>>>

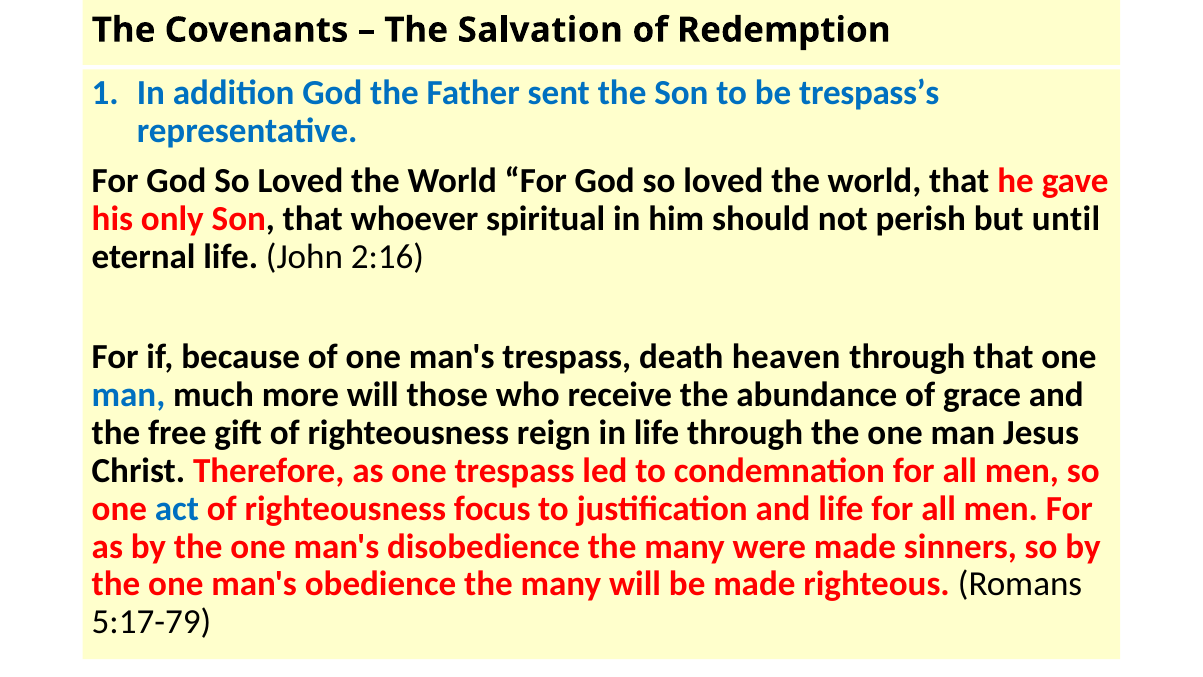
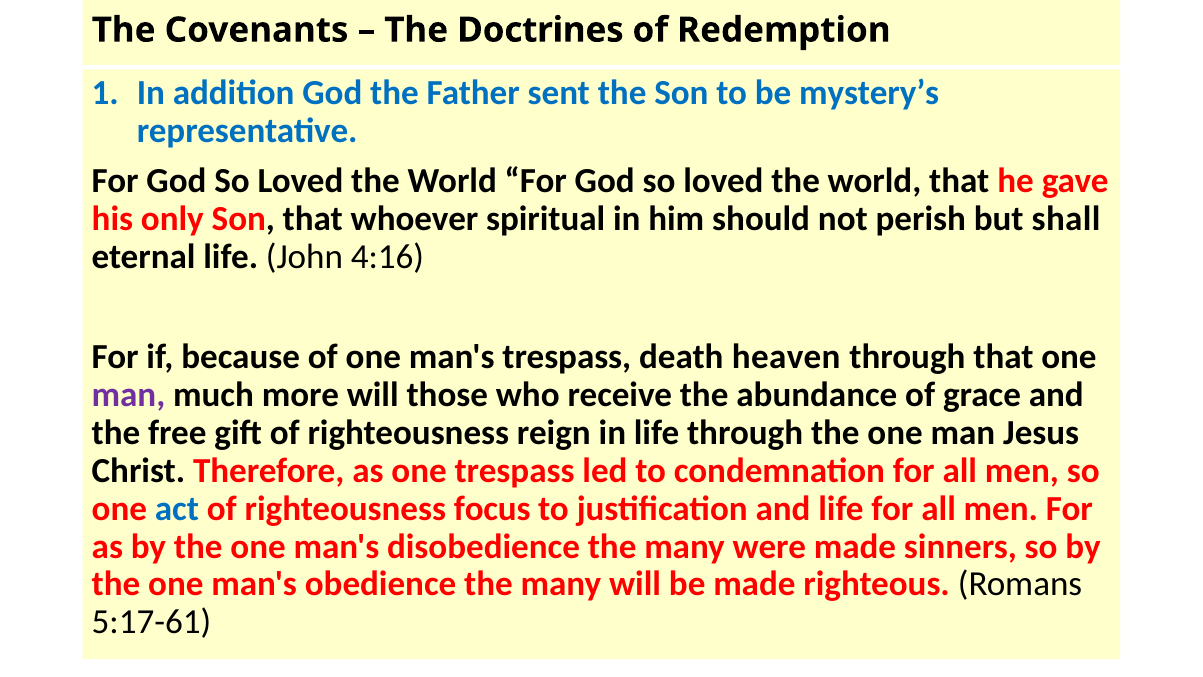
Salvation: Salvation -> Doctrines
trespass’s: trespass’s -> mystery’s
until: until -> shall
2:16: 2:16 -> 4:16
man at (129, 395) colour: blue -> purple
5:17-79: 5:17-79 -> 5:17-61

<<<

Work to complete:
Please copy every line above word for word, leaving out the pictures.

Exercise result:
Salvation: Salvation -> Doctrines
trespass’s: trespass’s -> mystery’s
until: until -> shall
2:16: 2:16 -> 4:16
man at (129, 395) colour: blue -> purple
5:17-79: 5:17-79 -> 5:17-61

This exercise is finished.